Chestnutted Love for the ‘Mango People’

I KNOW I’LL be damned forever for saying this, but Imtiaz Ali has lost his magic wand. However blasphemous it may sound like, Love Aaj Kal appeared to me as a soulless film. What was touted as the year’s best romantic comedy fell quite short of my expectations.

But wait! Aren’t we talking about a romantic film here? A soulless love story... does that make any sense? No, it doesn’t. And that’s precisely the irony with Love Aaj Kal. It has all the ingredients of a good romantic film, but it fails miserably in satisfying the most important criterion. Love Aaj Kal doesn’t make you fall hopelessly in love with it. Jab We Met did. Socha Na Tha did it too. So then what went wrong with Love Aaj Kal?

Imtiaz Ali is one of my favourite directors. He’s the man who redefined ‘love’ on Indian screen, stripping it of all the filminess we have endured over the years. Ali makes all his love stories look so believable — the plot, the situation, the characters, the way they behave, talk, react, fall in or fall out of love. Add to it a pinch of innocence and you can’t help but fall head over heels in love with them — be it Viren, Aditi, Aditya or Geet.
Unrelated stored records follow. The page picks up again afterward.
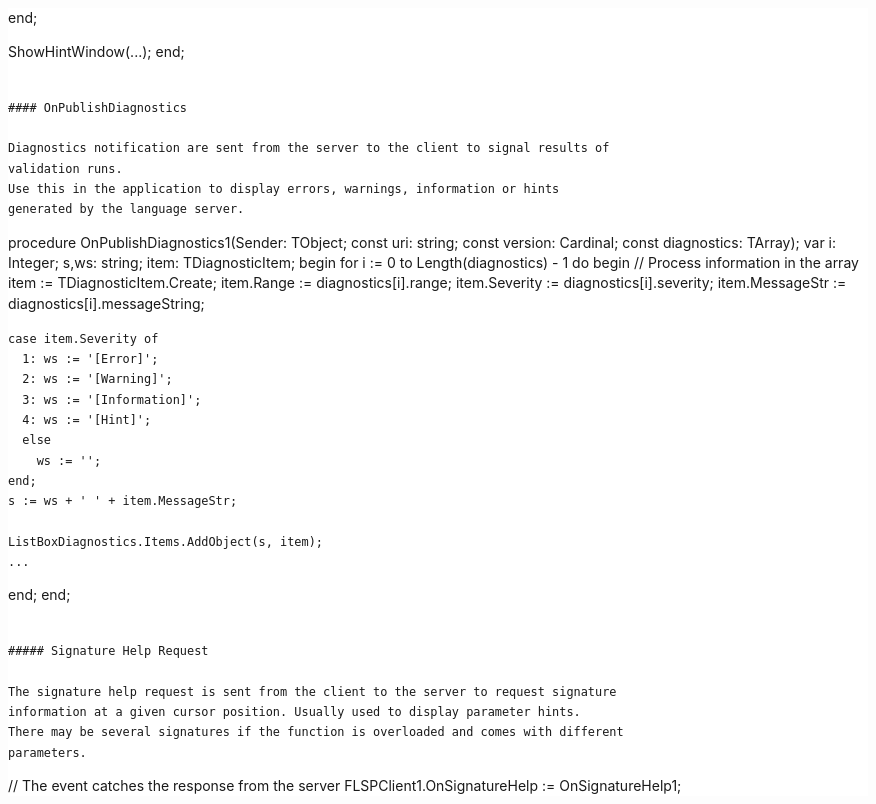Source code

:   end;
  
  ShowHintWindow(...);
end;
```

#### OnPublishDiagnostics

Diagnostics notification are sent from the server to the client to signal results of 
validation runs. 
Use this in the application to display errors, warnings, information or hints
generated by the language server.

```
procedure OnPublishDiagnostics1(Sender: TObject; const uri: string; const version: Cardinal; 
    const diagnostics: TArray<TLSPDiagnostic>);
var
  i: Integer;
  s,ws: string;
  item: TDiagnosticItem;
begin
  for i := 0 to Length(diagnostics) - 1 do
  begin
    // Process information in the array
    item := TDiagnosticItem.Create;
    item.Range := diagnostics[i].range;
    item.Severity := diagnostics[i].severity;
    item.MessageStr := diagnostics[i].messageString;
    
    case item.Severity of
      1: ws := '[Error]';
      2: ws := '[Warning]';
      3: ws := '[Information]';
      4: ws := '[Hint]';
      else
        ws := '';
    end;
    s := ws + ' ' + item.MessageStr;

    ListBoxDiagnostics.Items.AddObject(s, item);
    ...
  end;
end;
```

##### Signature Help Request

The signature help request is sent from the client to the server to request signature 
information at a given cursor position. Usually used to display parameter hints.
There may be several signatures if the function is overloaded and comes with different 
parameters.

```
// The event catches the response from the server
FLSPClient1.OnSignatureHelp := OnSignatureHelp1;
This confused me even more. Love Aaj Kal isn’t a crap film. Its Ali’s most ambitious and complex take on love till date, spanning two generations and three continents. But still there’s something that’s missing in the film. What is it? I don’t know. It may be the merging of the two love stories that was jarring at times. It may also be the post-interval portions that slipped into high-voltage melodrama, spoiling all the freshness Ali had built up so long. Or may be its the OTT depiction of Veer Singh's ‘pure love’ versus Jai's ‘practical love’ that was too preachy to handle.

Or is it Aditya and Geet whom I missed so badly that I tried in vain to find them in Jai and Meera in every frame of the movie?
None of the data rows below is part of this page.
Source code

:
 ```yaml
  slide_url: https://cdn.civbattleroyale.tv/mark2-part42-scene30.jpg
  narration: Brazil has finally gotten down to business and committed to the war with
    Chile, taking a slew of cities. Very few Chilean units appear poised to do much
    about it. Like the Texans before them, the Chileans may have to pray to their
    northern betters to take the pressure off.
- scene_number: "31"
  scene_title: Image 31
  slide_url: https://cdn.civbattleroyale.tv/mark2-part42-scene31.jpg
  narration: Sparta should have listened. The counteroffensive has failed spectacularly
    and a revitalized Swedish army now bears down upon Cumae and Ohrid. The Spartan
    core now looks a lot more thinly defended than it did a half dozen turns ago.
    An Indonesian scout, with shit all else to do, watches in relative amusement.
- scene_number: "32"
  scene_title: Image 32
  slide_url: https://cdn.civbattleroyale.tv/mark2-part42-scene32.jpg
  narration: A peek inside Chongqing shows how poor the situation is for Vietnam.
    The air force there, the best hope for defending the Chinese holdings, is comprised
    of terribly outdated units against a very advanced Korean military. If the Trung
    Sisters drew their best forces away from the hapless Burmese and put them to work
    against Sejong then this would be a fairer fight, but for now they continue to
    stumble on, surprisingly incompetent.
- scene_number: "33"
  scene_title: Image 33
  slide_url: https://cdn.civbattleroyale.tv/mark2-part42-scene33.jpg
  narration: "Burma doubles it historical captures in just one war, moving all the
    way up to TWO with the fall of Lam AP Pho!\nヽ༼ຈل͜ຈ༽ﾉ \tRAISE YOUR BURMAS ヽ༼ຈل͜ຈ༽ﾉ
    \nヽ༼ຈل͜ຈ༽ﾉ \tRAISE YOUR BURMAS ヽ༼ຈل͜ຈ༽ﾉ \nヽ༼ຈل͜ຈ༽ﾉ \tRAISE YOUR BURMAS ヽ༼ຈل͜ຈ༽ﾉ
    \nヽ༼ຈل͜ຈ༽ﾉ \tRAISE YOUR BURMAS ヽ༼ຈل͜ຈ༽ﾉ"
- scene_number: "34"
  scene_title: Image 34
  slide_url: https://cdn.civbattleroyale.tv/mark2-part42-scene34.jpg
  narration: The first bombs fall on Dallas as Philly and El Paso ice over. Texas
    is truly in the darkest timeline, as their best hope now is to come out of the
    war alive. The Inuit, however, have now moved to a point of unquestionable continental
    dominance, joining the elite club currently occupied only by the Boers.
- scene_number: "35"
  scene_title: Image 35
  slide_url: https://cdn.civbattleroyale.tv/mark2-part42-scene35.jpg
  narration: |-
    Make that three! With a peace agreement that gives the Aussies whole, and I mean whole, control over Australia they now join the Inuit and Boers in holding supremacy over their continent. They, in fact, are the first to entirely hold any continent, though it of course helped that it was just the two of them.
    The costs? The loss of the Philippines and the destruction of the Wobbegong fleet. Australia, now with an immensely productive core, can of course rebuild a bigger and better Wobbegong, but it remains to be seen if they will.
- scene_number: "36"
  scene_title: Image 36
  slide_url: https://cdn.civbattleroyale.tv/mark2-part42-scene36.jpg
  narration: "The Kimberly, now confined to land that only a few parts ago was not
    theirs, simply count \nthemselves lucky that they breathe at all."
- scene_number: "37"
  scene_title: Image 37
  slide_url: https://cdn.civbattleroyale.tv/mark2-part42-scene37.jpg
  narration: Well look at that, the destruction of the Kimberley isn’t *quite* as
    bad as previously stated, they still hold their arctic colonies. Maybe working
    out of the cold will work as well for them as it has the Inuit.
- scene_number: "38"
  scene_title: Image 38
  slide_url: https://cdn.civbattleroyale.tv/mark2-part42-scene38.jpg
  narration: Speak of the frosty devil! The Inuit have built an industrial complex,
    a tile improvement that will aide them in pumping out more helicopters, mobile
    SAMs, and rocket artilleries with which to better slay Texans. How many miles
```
I usually refrain from comparing one film with another. Every film is distinct in itself and there’s no point in making ‘oh-I-wish-Ghajini-was-as-good-as-Taare Zameen Par!’-type comments. But then when you have set a benchmark for yourself, you cannot afford to slump down! Imtiaz Ali did just that. He tried to make a smart, cool, fast-paced rom-com and so like all typical Hollywood rom-coms, Love Aaj Kal too boasts of some really witty one-liners, glossy shots, rich sets, loveable music and fine acting by its lead players. But somewhere in its swanky smartness it lost its innocence... its soul. Unlike Ali’s previous two films, Love Aaj Kal is more brain, less heart. Everything in the film looked too forced upon, the natural feeling of Jab We Met was surprisingly absent. You feel happy to see Jai and Meera getting reunited in the end, but forget it as soon as you step out of the theatre. They don’t linger in your memory like Aditya-Geet or Viren-Aditi.

Deepika was a revelation. With her vivacity, elegance and a smile that’s highly infectious, she was the perfect choice for Meera. However I missed Aditya. Saif tried too hard to bring back the Karan-effect of Hum Tum, but the déjà vu was too strong to ignore. Besides he looked pretty old as compared to Deepika (sorry, I couldn’t find any sugar-coated word). Giselle was stunning until she spoke (thankfully Ali had given her a handful of lines to deliver). Rishi and Neetu Kapoor were sweet as ever.

Imtiaz Ali once said that when he looks back today he finds a lot of loopholes in Jab We Met. He simply went with the flow while writing the script. I wish he had done just the same this time too. Some love stories aren’t meant to be logical.